Ashby Cites Ill Effects in Africa Of Britain's Educational 'Elitism'

The imposition of British educational philosophy on the African university has created a gap between the educated African and his people, Sir Eric Ashby said in the second of his Godkin lectures at Sanders Theater last night.

In Britain, Ashby said, universities operate on Gresham's Law--that bad money drives out good money, or that university education for the masses drives down the quality of the academic degree. This English "elitist" philosophy was transferred to African universities when they were established in the 1950's, Ashby said, and the effects of elitism are still felt.

Graduates Allenated

Because only the very able few can get a university education in Africa, Ashby said, the impact on the college graduate "is something inconceivable." He is separated from his traditional way of life, and inevitably finds that the gap between himself and his people is very great.

In addition, Ashby said, the graduate's degree "obliges him to live in a Western way, whether he likes to or not. It stretches his nerve between two spiritual words, two systems of ethics, two horizons of thought.
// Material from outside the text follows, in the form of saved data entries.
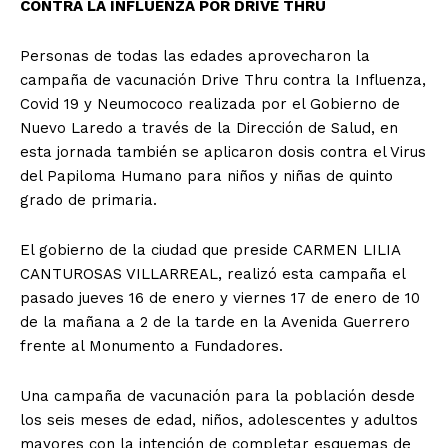
CONTRA LA INFLUENZA POR DRIVE THRU
Personas de todas las edades aprovecharon la
campaña de vacunación Drive Thru contra la Influenza,
Covid 19 y Neumococo realizada por el Gobierno de
Nuevo Laredo a través de la Dirección de Salud, en
esta jornada también se aplicaron dosis contra el Virus
del Papiloma Humano para niños y niñas de quinto
grado de primaria.
El gobierno de la ciudad que preside CARMEN LILIA
CANTUROSAS VILLARREAL, realizó esta campaña el
pasado jueves 16 de enero y viernes 17 de enero de 10
de la mañana a 2 de la tarde en la Avenida Guerrero
frente al Monumento a Fundadores.
Una campaña de vacunación para la población desde
los seis meses de edad, niños, adolescentes y adultos
mayores con la intención de completar esquemas de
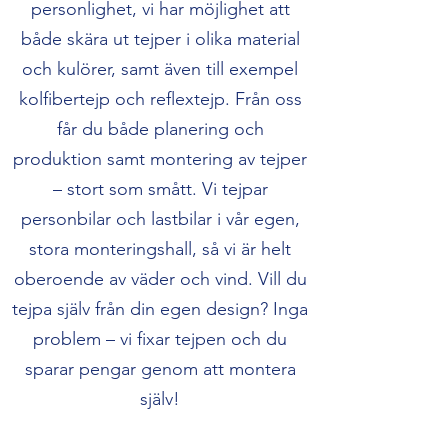
personlighet, vi har möjlighet att
både skära ut tejper i olika material
och kulörer, samt även till exempel
kolfibertejp och reflextejp. Från oss
får du både planering och
produktion samt montering av tejper
– stort som smått. Vi tejpar
personbilar och lastbilar i vår egen,
stora monteringshall, så vi är helt
oberoende av väder och vind. Vill du
tejpa själv från din egen design? Inga
problem – vi fixar tejpen och du
sparar pengar genom att montera
själv!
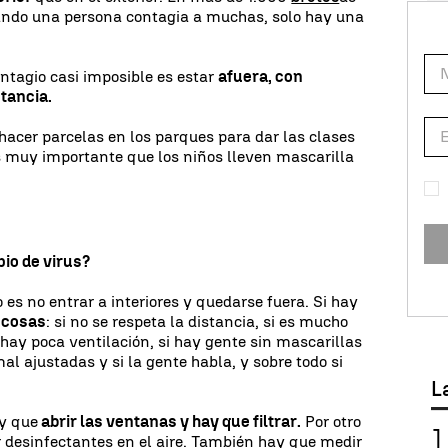
uando una persona contagia a muchas, solo hay una
contagio casi imposible es estar
afuera, con
stancia.
hacer parcelas en los parques para dar las clases
Es muy importante que los niños lleven mascarilla
pio de virus?
o es no entrar a interiores y quedarse fuera. Si hay
s cosas
: si no se respeta la distancia, si es mucho
 hay poca ventilación, si hay gente sin mascarillas
mal ajustadas y si la gente habla, y sobre todo si
L
ay que
abrir las ventanas y hay que filtrar.
Por otro
ar desinfectantes en el aire. También hay que medir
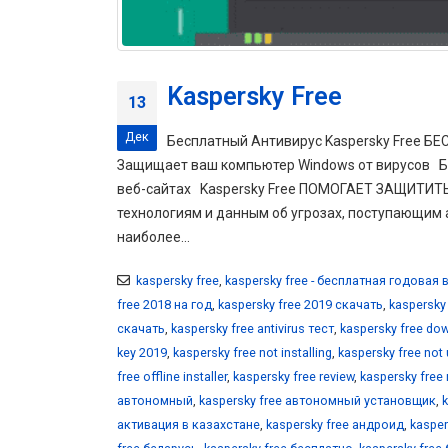
Kaspersky Free
13
Дек
Бесплатный Антивирус Kaspersky Free
Защищает ваш компьютер Windows от вирусов Б
веб-сайтах Kaspersky Free ПОМОГАЕТ ЗАЩИТИ
технологиям и данным об угрозах, поступающим
наиболее...
kaspersky free
,
kaspersky free - бесплатная годовая 
free 2018 на год
,
kaspersky free 2019 скачать
,
kaspersky 
скачать
,
kaspersky free antivirus тест
,
kaspersky free do
key 2019
,
kaspersky free not installing
,
kaspersky free not
free offline installer
,
kaspersky free review
,
kaspersky free 
автономный
,
kaspersky free автономный установщик
,
активация в казахстане
,
kaspersky free андроид
,
kasper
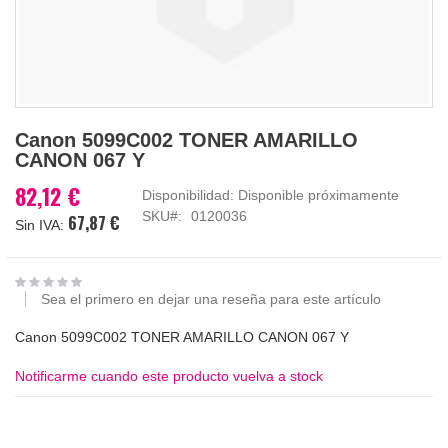
Saltar
Canon 5099C002 TONER AMARILLO
al
CANON 067 Y
comienzo
de
82,12 €
Disponibilidad:
Disponible próximamente
la
SKU
0120036
67,87 €
galería
de
imágenes
Sea el primero en dejar una reseña para este artículo
Canon 5099C002 TONER AMARILLO CANON 067 Y
Notificarme cuando este producto vuelva a stock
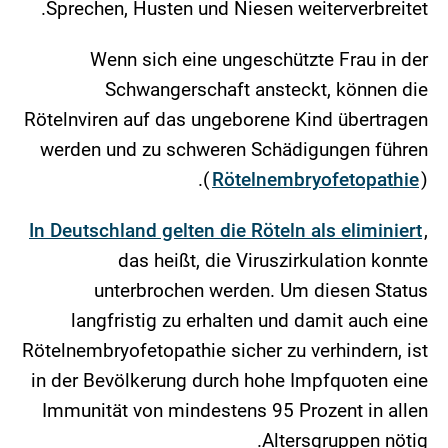
Sprechen, Husten und Niesen weiterverbreitet.
Wenn sich eine ungeschützte Frau in der
Schwangerschaft ansteckt, können die
Rötelnviren auf das ungeborene Kind übertragen
werden und zu schweren Schädigungen führen
(
Rötelnembryofetopathie
).
In Deutschland gelten die Röteln als eliminiert
,
das heißt, die Viruszirkulation konnte
unterbrochen werden. Um diesen Status
langfristig zu erhalten und damit auch eine
Rötelnembryofetopathie sicher zu verhindern, ist
in der Bevölkerung durch hohe Impfquoten eine
Immunität von mindestens 95 Prozent in allen
Altersgruppen nötig.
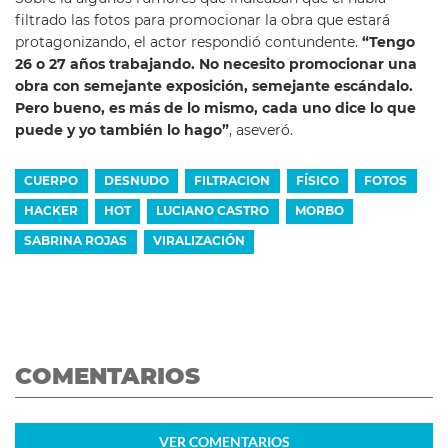
filtrado las fotos para promocionar la obra que estará
protagonizando, el actor respondió contundente.
“Tengo
26 o 27 años trabajando. No necesito promocionar una
obra con semejante exposición, semejante escándalo.
Pero bueno, es más de lo mismo, cada uno dice lo que
puede y yo también lo hago”
, aseveró.
CUERPO
DESNUDO
FILTRACION
FÍSICO
FOTOS
HACKER
HOT
LUCIANO CASTRO
MORBO
SABRINA ROJAS
VIRALIZACIÓN
COMENTARIOS
VER
COMENTARIOS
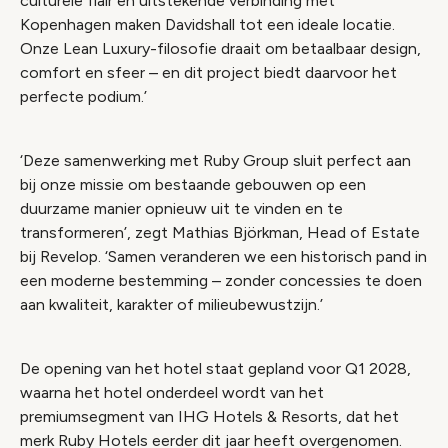
culturele flair en uitstekende verbinding met
Kopenhagen maken Davidshall tot een ideale locatie.
Onze Lean Luxury-filosofie draait om betaalbaar design,
comfort en sfeer – en dit project biedt daarvoor het
perfecte podium.’
‘Deze samenwerking met Ruby Group sluit perfect aan
bij onze missie om bestaande gebouwen op een
duurzame manier opnieuw uit te vinden en te
transformeren’, zegt Mathias Björkman, Head of Estate
bij Revelop. ‘Samen veranderen we een historisch pand in
een moderne bestemming – zonder concessies te doen
aan kwaliteit, karakter of milieubewustzijn.’
De opening van het hotel staat gepland voor Q1 2028,
waarna het hotel onderdeel wordt van het
premiumsegment van IHG Hotels & Resorts, dat het
merk Ruby Hotels eerder dit jaar heeft overgenomen.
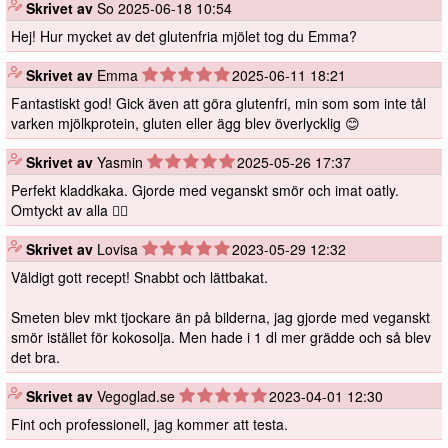
️
Skrivet av
So
2025-06-18 10:54
Hej! Hur mycket av det glutenfria mjölet tog du Emma?
️
Skrivet av
Emma
2025-06-11 18:21
Fantastiskt god! Gick även att göra glutenfri, min som som inte tål
varken mjölkprotein, gluten eller ägg blev överlycklig 😊
️
Skrivet av
Yasmin
2025-05-26 17:37
Perfekt kladdkaka. Gjorde med veganskt smör och imat oatly.
Omtyckt av alla 👌🏼
️
Skrivet av
Lovisa
2023-05-29 12:32
Väldigt gott recept! Snabbt och lättbakat.
Smeten blev mkt tjockare än på bilderna, jag gjorde med veganskt
smör istället för kokosolja. Men hade i 1 dl mer grädde och så blev
det bra.
️
Skrivet av
Vegoglad.se
2023-04-01 12:30
Fint och professionell, jag kommer att testa.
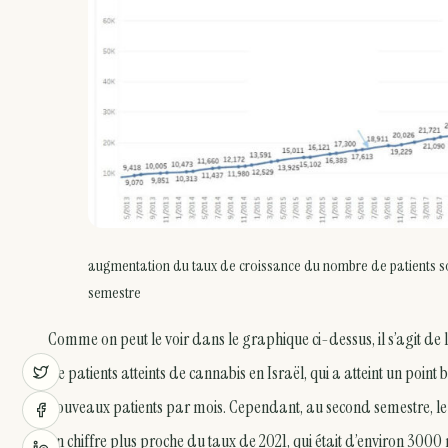
augmentation du taux de croissance du nombre de patients s
semestre
Comme on peut le voir dans le graphique ci-dessus, il s’agit 
de patients atteints de cannabis en Israël, qui a atteint un poi
nouveaux patients par mois. Cependant, au second semestre, le
un chiffre plus proche du taux de 2021, qui était d’environ 3000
In his hands he holds the terrifying instrument of Western civilization. His problem is how to apply this instrument to the welfare of his own people."

Neglect African Studies

Ashby also said that the tradition of specialization in British universities has led African universities to neglect "giving full weight to studies of special value to Africans." Until recently, Ashby said, no African language could be studied at university level in West Africa.
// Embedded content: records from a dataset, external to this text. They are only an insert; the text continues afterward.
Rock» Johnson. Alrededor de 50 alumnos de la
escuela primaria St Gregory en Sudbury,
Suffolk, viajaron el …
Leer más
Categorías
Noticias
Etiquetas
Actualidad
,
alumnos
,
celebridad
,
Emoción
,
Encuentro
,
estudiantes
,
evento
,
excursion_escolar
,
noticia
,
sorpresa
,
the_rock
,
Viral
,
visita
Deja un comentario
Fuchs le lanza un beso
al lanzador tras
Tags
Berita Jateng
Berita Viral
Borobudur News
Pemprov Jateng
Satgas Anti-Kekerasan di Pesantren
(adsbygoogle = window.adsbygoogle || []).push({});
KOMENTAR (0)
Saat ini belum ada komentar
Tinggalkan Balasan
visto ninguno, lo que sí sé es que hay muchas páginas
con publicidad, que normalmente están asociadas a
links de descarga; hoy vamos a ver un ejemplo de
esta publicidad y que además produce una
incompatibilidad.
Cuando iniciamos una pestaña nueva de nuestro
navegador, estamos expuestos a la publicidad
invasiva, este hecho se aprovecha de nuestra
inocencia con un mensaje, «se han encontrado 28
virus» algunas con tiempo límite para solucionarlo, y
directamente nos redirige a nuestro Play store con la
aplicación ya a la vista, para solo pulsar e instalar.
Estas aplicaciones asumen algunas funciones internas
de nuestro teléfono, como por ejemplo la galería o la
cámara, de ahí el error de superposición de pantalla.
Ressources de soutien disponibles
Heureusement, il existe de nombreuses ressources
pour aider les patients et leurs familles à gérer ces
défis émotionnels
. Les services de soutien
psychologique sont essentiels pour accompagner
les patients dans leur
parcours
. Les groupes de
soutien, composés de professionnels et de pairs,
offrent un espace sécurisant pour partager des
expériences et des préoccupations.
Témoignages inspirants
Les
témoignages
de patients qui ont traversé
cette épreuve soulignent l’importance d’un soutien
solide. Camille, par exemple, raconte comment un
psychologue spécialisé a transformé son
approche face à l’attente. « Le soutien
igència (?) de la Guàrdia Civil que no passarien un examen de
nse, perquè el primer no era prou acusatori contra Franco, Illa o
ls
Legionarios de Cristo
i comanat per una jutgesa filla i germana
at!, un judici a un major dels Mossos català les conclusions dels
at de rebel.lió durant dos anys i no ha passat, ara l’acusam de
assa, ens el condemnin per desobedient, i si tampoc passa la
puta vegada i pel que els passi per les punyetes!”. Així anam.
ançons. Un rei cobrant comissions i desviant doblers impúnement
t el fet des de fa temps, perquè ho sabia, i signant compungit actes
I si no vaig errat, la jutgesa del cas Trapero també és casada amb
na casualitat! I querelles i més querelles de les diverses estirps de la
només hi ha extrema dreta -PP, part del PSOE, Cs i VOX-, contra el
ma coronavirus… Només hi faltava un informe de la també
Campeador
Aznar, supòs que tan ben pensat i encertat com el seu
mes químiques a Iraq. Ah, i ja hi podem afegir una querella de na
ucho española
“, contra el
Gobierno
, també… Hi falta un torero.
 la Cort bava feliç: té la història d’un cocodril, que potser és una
"The national need in Nigeria and Ghana was for a sprinkling of highly specialized experts and scholars, and a broad stream of less differentiated graduates with general degrees to man the civil service and to teach in schools."

In medicine, for instance, the Africans have a great need for men who can specialize in preventive medicine and child health, Ashby said. Students in the major medical school in Nigeria were obliged to follow an inflexible course designed for an "affluent society with an infantile mortality among the lowest in Europe."